### What to work on
Identify every line of the listing below that contains the string "bottom", and copy each of those lines. Case counts.

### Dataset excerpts
+++
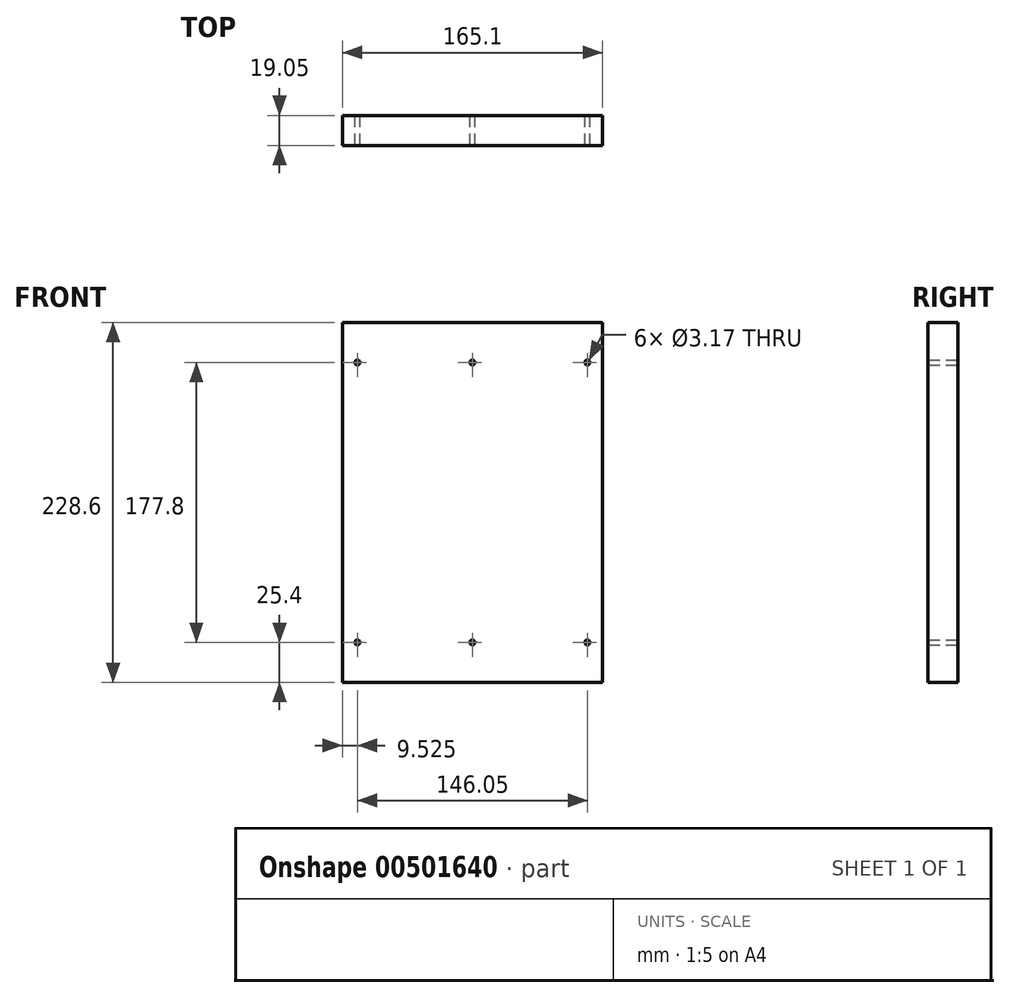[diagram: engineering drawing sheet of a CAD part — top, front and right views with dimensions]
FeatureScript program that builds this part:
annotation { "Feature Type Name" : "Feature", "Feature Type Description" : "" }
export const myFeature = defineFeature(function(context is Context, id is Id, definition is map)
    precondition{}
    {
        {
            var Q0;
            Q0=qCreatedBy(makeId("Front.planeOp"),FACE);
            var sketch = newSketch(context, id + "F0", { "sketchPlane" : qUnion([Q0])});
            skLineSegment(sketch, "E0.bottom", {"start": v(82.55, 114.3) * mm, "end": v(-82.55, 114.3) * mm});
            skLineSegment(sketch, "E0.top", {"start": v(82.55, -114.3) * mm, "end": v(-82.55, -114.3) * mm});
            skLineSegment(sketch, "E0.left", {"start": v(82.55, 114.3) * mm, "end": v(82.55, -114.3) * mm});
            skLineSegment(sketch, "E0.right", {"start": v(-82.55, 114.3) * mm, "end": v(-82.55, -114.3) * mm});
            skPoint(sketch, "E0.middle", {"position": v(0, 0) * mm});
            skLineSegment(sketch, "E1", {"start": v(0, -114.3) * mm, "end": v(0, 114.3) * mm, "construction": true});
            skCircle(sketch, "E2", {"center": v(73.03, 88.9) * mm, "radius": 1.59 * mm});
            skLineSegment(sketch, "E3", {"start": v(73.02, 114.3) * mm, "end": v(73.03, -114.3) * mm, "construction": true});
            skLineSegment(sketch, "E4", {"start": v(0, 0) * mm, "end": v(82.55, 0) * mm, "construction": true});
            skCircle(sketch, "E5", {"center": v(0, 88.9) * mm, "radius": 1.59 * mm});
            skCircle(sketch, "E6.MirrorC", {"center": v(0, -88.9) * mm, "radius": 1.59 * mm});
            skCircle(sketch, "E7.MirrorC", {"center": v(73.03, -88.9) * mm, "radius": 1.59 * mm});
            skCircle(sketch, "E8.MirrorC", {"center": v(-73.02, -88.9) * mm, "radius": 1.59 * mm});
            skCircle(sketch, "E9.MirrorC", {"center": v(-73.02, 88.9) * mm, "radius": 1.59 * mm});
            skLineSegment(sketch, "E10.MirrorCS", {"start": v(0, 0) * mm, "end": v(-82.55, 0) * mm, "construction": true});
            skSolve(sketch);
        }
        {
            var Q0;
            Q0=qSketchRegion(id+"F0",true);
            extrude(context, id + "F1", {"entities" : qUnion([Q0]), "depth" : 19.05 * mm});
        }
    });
+++
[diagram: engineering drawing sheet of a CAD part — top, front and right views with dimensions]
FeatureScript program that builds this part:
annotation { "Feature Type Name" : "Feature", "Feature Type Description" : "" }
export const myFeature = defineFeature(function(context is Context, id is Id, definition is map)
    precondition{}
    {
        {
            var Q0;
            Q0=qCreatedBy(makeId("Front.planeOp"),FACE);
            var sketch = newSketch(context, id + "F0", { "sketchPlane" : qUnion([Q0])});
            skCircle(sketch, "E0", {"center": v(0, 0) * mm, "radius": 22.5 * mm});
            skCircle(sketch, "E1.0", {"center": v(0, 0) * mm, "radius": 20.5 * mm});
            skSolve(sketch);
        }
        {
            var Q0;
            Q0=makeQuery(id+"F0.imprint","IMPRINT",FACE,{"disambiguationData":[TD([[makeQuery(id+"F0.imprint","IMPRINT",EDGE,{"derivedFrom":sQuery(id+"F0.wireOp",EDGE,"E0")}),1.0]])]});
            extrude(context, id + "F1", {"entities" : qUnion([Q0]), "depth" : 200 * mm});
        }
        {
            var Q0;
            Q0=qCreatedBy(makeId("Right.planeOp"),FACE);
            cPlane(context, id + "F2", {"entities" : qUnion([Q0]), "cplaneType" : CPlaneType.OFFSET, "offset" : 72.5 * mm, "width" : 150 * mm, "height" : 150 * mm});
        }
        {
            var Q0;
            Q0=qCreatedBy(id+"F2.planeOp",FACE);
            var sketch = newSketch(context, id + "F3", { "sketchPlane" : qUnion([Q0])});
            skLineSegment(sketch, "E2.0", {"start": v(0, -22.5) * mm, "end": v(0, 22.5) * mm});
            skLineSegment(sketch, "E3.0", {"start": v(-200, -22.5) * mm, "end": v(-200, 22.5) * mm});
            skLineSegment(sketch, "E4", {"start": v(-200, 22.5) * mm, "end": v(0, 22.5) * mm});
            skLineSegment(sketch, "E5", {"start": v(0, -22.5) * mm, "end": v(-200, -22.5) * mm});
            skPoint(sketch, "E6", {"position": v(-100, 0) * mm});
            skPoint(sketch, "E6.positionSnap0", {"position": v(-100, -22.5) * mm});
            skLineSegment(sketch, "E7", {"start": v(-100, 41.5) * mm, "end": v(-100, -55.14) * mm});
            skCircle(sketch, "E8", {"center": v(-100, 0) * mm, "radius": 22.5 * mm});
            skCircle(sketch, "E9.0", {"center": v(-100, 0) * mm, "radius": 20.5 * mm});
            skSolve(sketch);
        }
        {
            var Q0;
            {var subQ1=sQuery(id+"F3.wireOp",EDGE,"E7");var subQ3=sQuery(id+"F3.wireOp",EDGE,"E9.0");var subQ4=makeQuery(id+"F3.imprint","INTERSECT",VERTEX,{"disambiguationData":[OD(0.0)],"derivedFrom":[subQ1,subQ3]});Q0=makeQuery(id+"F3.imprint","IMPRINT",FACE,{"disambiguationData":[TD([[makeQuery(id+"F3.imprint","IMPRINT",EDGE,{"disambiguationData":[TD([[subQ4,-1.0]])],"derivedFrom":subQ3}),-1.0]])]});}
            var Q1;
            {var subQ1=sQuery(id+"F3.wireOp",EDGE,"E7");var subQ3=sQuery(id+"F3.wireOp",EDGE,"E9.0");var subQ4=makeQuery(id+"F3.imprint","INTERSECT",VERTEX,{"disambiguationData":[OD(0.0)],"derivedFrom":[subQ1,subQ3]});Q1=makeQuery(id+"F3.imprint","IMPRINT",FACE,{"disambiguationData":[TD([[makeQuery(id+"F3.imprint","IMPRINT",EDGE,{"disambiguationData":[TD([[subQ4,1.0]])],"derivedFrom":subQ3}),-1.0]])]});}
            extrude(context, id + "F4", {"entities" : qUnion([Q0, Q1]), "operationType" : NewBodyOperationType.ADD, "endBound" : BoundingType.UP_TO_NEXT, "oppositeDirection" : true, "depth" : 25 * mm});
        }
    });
+++
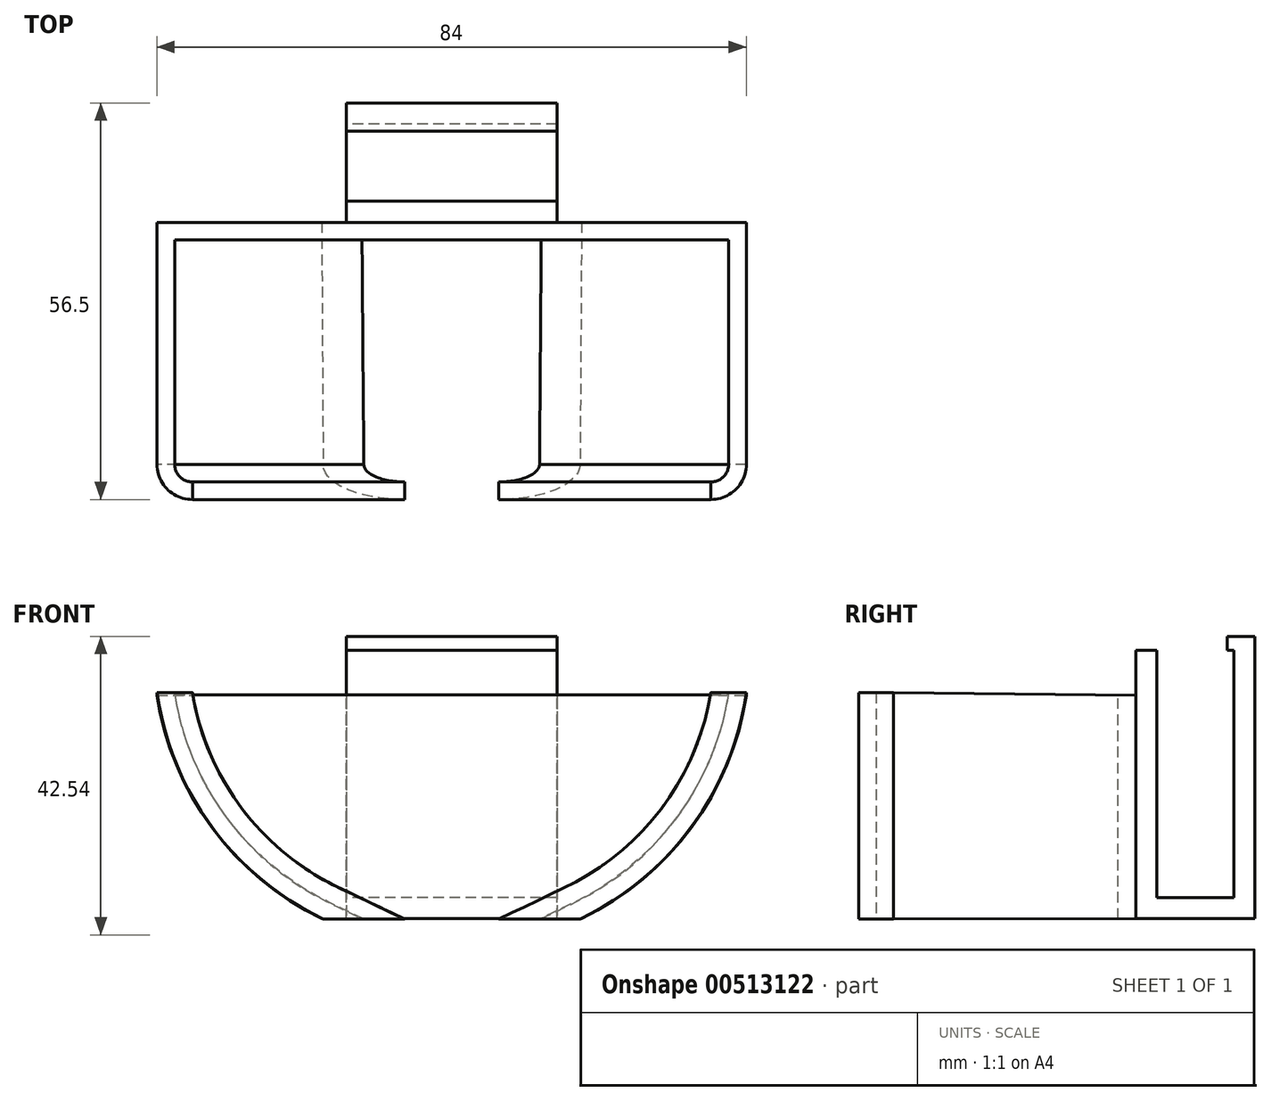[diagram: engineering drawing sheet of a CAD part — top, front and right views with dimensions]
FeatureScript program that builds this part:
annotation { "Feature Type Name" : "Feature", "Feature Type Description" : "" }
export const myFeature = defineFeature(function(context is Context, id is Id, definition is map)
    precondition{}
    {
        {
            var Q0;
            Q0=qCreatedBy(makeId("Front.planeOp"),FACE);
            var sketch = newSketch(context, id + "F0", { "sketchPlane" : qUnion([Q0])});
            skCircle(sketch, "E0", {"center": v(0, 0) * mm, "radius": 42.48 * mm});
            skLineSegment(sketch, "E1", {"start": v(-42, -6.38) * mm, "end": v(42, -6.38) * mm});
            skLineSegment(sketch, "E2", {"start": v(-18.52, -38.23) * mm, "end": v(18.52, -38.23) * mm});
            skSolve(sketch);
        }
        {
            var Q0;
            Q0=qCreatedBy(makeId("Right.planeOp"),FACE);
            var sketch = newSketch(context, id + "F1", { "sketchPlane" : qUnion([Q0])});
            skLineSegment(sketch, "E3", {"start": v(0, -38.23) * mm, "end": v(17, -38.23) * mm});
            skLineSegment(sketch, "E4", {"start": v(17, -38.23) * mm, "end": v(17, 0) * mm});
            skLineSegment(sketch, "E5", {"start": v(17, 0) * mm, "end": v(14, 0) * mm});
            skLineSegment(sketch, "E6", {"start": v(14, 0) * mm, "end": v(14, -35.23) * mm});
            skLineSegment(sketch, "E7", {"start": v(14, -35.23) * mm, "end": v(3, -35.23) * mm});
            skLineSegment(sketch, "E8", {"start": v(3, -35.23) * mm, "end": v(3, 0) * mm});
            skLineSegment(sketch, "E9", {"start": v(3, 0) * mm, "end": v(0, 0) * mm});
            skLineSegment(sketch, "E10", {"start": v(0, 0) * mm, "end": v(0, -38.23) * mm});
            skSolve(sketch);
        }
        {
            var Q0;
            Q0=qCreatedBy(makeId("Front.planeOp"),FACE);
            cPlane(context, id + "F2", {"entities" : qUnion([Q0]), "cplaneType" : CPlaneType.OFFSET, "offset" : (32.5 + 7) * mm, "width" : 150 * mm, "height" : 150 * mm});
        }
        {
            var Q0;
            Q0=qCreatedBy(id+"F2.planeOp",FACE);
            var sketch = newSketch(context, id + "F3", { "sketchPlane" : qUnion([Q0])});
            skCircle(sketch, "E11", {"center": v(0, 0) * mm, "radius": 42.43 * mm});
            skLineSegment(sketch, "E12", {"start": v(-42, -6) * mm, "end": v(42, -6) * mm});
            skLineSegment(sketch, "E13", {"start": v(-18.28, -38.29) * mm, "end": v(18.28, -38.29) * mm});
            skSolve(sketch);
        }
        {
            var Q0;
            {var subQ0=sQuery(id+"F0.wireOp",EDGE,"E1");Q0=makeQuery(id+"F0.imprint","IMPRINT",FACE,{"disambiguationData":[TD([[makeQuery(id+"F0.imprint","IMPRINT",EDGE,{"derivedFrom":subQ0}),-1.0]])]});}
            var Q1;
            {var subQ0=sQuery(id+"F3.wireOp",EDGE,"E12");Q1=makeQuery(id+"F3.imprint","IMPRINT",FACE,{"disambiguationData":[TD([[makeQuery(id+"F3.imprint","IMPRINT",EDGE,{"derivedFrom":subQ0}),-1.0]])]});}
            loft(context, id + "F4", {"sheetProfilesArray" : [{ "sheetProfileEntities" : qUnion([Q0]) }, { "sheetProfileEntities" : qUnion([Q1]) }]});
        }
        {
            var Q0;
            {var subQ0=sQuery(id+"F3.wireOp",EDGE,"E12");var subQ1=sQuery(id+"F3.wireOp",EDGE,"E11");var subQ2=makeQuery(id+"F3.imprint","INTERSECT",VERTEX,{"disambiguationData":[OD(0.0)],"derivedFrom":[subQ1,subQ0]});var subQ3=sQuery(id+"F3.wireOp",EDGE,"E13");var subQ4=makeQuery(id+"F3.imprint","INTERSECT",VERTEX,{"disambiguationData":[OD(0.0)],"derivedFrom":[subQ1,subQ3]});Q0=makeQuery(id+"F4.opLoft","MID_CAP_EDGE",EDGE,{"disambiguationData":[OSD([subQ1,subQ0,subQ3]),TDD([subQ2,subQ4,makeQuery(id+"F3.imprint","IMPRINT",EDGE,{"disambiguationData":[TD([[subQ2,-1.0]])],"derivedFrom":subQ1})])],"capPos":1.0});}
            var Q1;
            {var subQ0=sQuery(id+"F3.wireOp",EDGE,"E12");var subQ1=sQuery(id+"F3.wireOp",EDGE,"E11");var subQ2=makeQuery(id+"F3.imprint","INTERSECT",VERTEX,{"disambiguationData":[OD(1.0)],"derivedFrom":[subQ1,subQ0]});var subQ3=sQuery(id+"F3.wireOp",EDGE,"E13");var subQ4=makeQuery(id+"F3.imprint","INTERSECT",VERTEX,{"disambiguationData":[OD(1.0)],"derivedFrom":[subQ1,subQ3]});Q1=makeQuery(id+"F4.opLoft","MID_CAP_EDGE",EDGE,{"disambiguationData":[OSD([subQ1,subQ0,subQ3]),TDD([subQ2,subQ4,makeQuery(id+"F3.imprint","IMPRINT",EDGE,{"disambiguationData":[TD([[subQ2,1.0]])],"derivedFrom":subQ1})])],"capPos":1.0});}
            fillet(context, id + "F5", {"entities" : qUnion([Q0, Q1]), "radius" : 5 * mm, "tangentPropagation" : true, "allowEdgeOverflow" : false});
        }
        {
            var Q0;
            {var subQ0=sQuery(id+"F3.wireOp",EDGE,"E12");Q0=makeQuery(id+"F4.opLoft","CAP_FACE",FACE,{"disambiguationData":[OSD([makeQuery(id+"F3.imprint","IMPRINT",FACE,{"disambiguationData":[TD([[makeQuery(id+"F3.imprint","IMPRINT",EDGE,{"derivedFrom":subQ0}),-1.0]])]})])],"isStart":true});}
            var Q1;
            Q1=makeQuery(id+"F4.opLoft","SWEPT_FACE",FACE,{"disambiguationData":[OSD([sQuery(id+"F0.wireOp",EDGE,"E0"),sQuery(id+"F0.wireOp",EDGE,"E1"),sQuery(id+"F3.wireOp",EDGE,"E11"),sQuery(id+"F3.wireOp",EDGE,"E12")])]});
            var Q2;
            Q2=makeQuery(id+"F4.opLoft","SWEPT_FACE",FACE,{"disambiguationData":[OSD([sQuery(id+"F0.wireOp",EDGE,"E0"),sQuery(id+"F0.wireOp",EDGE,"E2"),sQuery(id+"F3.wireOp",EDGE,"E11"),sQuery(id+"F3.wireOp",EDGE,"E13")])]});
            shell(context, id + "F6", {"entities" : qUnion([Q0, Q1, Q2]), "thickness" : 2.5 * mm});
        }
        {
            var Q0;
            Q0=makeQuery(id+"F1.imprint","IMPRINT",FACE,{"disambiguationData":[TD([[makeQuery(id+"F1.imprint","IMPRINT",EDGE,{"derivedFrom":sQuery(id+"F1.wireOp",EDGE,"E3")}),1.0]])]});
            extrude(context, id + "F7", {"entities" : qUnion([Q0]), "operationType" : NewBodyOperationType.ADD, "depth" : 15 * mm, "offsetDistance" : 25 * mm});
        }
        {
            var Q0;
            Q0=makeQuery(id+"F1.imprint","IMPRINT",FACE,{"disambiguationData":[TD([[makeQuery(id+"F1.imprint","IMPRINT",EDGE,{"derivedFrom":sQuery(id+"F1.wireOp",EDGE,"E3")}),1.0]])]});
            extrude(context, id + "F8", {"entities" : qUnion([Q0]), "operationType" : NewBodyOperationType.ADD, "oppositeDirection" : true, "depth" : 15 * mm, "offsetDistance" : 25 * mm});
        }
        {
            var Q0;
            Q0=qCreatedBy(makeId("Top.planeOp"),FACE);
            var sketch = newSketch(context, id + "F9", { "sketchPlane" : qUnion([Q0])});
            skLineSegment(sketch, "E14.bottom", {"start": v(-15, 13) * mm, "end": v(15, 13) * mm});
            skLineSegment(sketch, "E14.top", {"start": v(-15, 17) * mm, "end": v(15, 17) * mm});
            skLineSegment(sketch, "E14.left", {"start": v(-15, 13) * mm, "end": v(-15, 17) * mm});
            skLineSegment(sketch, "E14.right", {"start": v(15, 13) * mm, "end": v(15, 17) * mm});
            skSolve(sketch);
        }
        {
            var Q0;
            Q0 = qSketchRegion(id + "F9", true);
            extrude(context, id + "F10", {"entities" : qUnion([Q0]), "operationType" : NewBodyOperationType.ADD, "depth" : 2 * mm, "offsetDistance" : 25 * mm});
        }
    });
+++
### Worked answer
            skLineSegment(sketch, "E0.bottom", {"start": v(82.55, 114.3) * mm, "end": v(-82.55, 114.3) * mm});
            skLineSegment(sketch, "E14.bottom", {"start": v(-15, 13) * mm, "end": v(15, 13) * mm});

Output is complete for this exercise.